— What is needed —
Look through the material below and return every line that contains "down".

— Data records —
^^^^^^^^^^^^^^^^
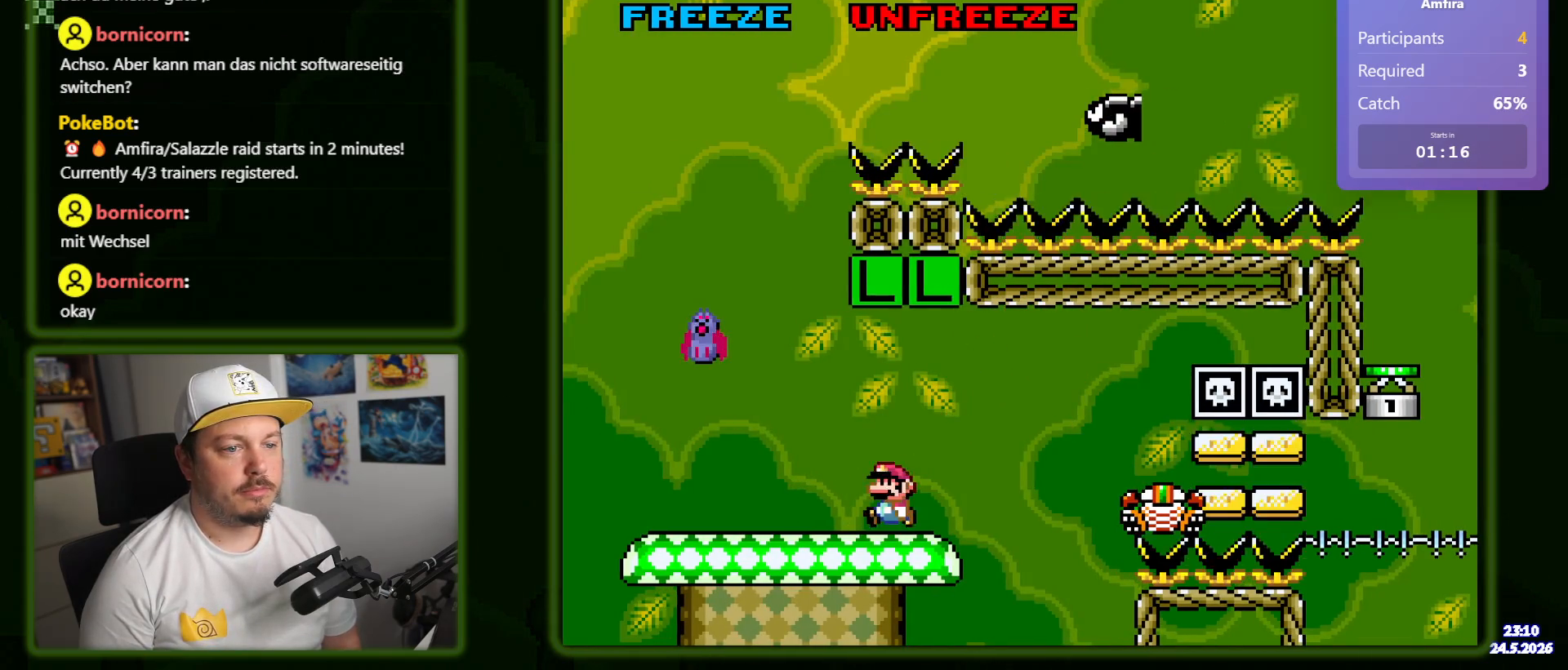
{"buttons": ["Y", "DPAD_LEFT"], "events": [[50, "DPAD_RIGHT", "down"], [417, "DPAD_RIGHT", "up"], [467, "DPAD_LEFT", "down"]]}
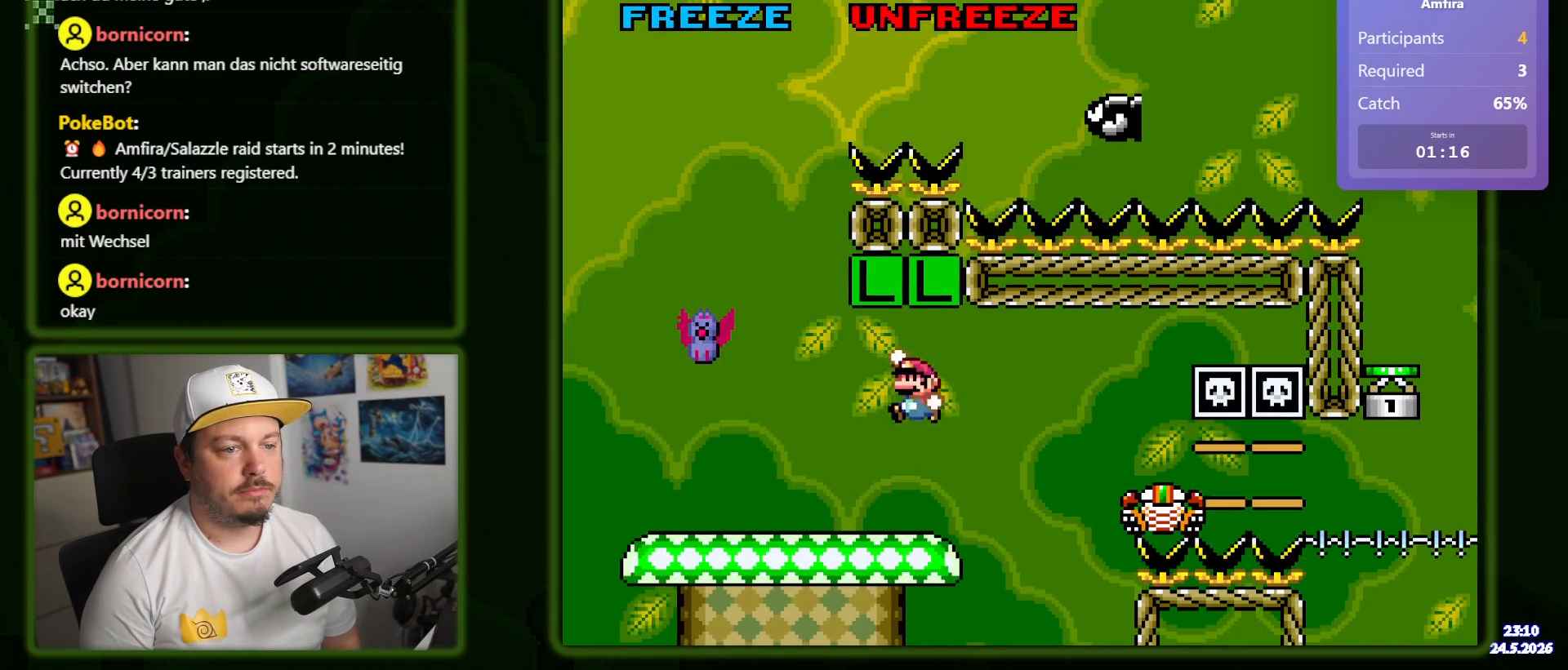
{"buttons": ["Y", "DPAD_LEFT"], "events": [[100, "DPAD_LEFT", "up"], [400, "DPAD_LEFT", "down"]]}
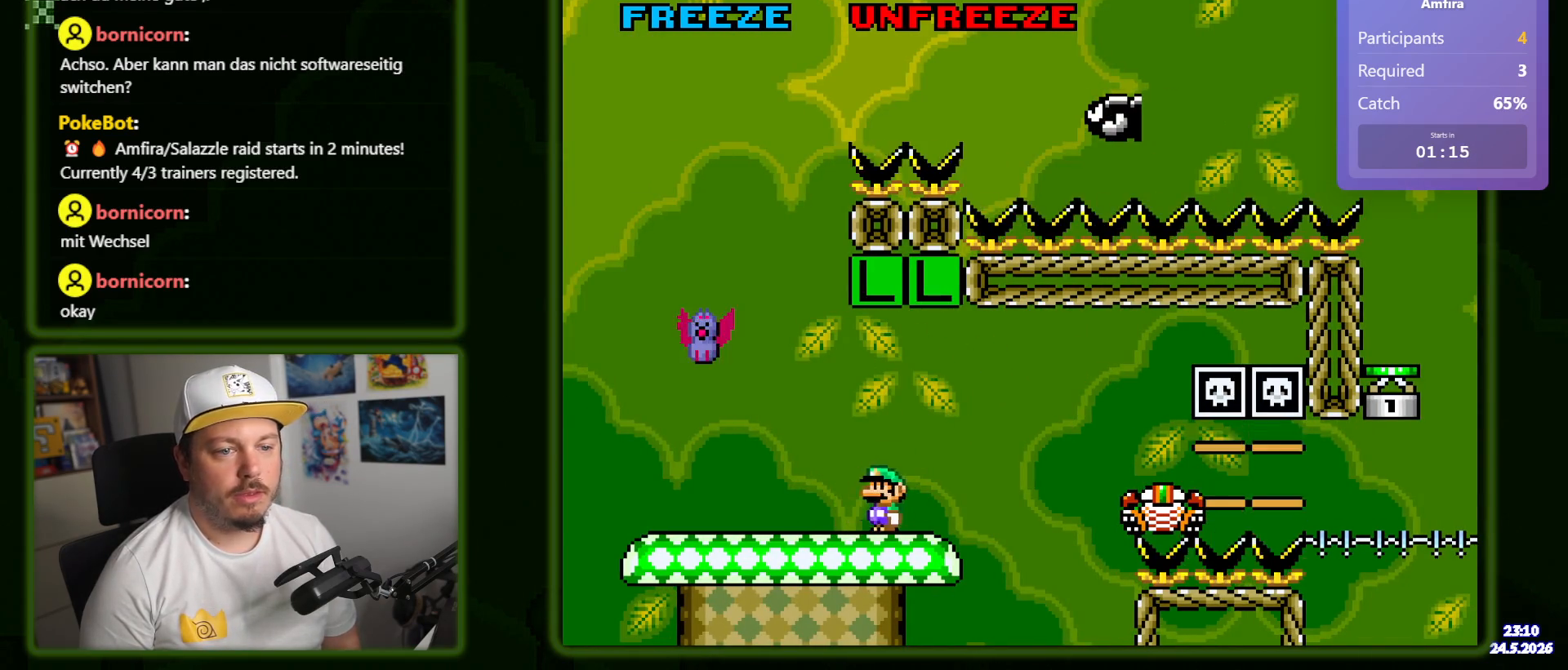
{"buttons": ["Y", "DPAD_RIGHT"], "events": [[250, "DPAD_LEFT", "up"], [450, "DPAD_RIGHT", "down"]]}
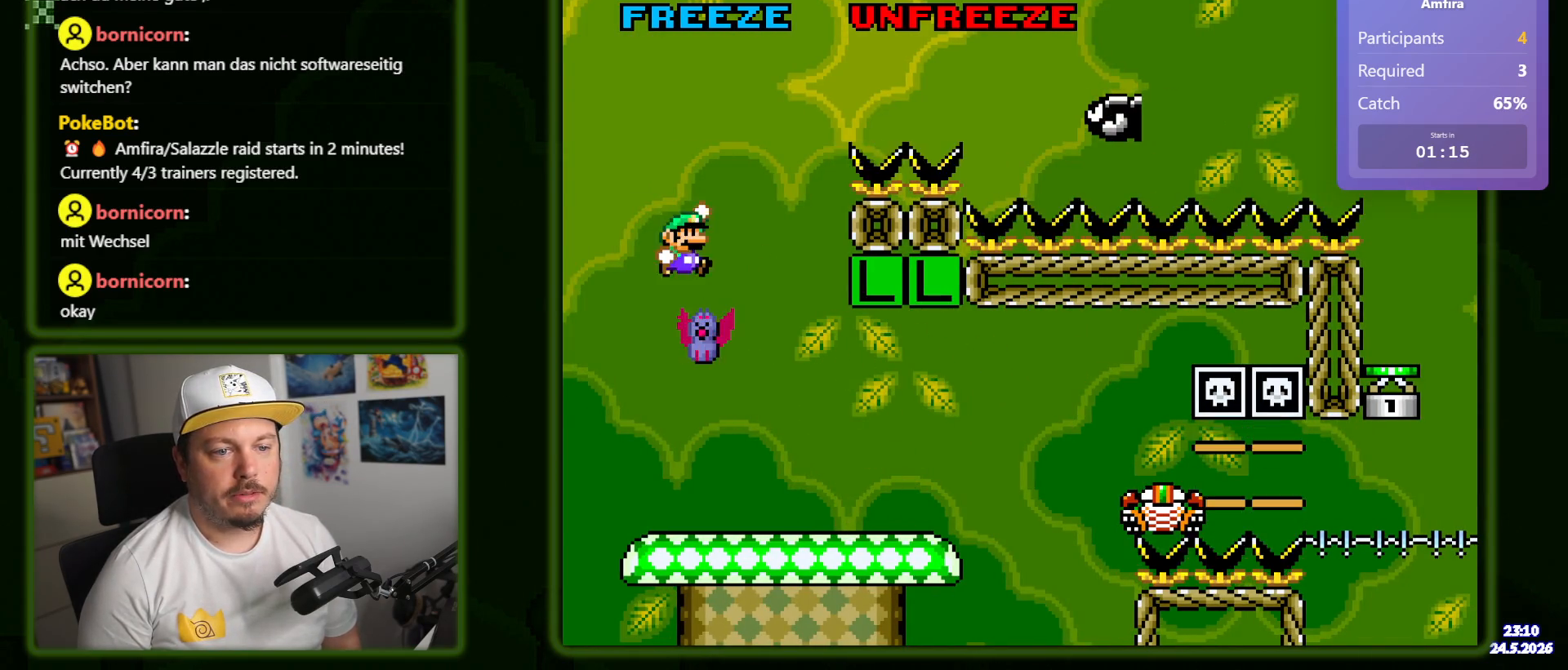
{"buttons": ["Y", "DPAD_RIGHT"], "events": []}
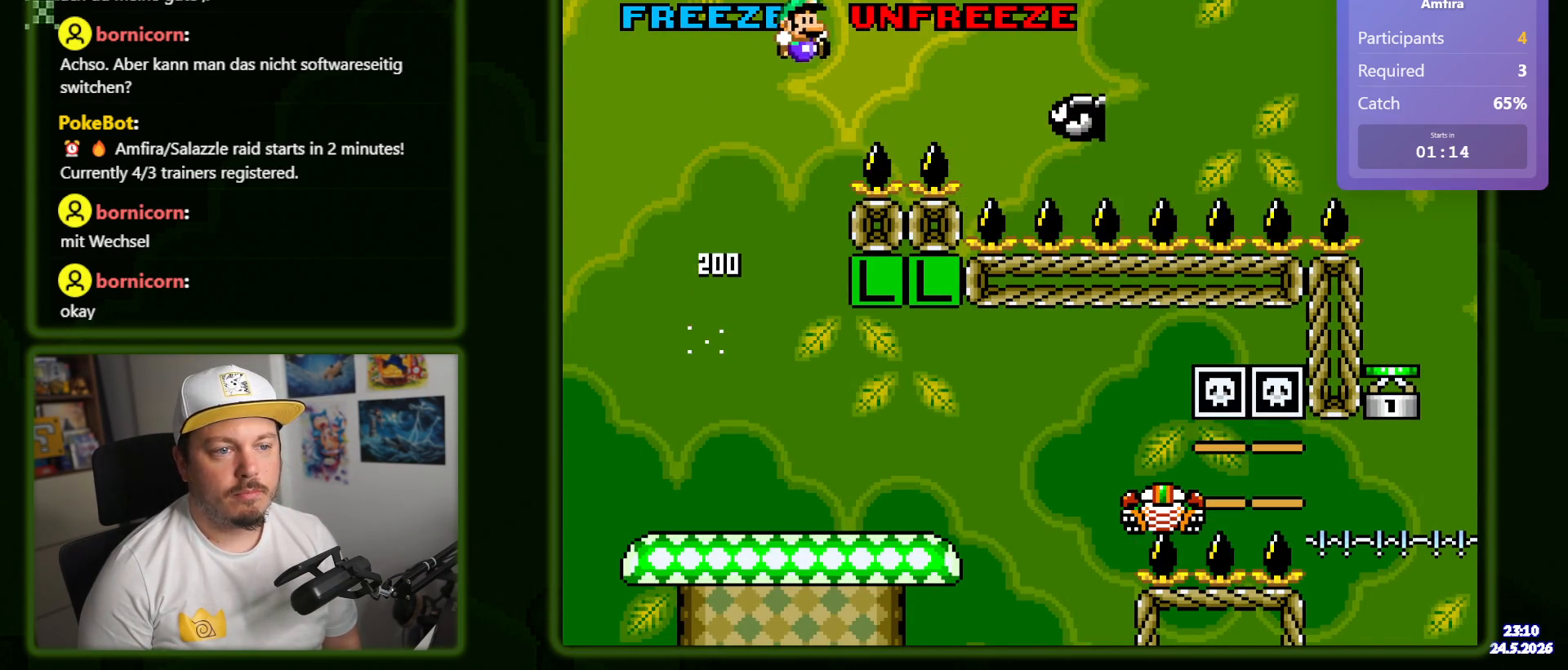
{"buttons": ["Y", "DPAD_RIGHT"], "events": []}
^^^^^^^^^^^^^^^^
— Response —
{"buttons": ["Y", "DPAD_LEFT"], "events": [[50, "DPAD_RIGHT", "down"], [417, "DPAD_RIGHT", "up"], [467, "DPAD_LEFT", "down"]]}
{"buttons": ["Y", "DPAD_LEFT"], "events": [[100, "DPAD_LEFT", "up"], [400, "DPAD_LEFT", "down"]]}
{"buttons": ["Y", "DPAD_RIGHT"], "events": [[250, "DPAD_LEFT", "up"], [450, "DPAD_RIGHT", "down"]]}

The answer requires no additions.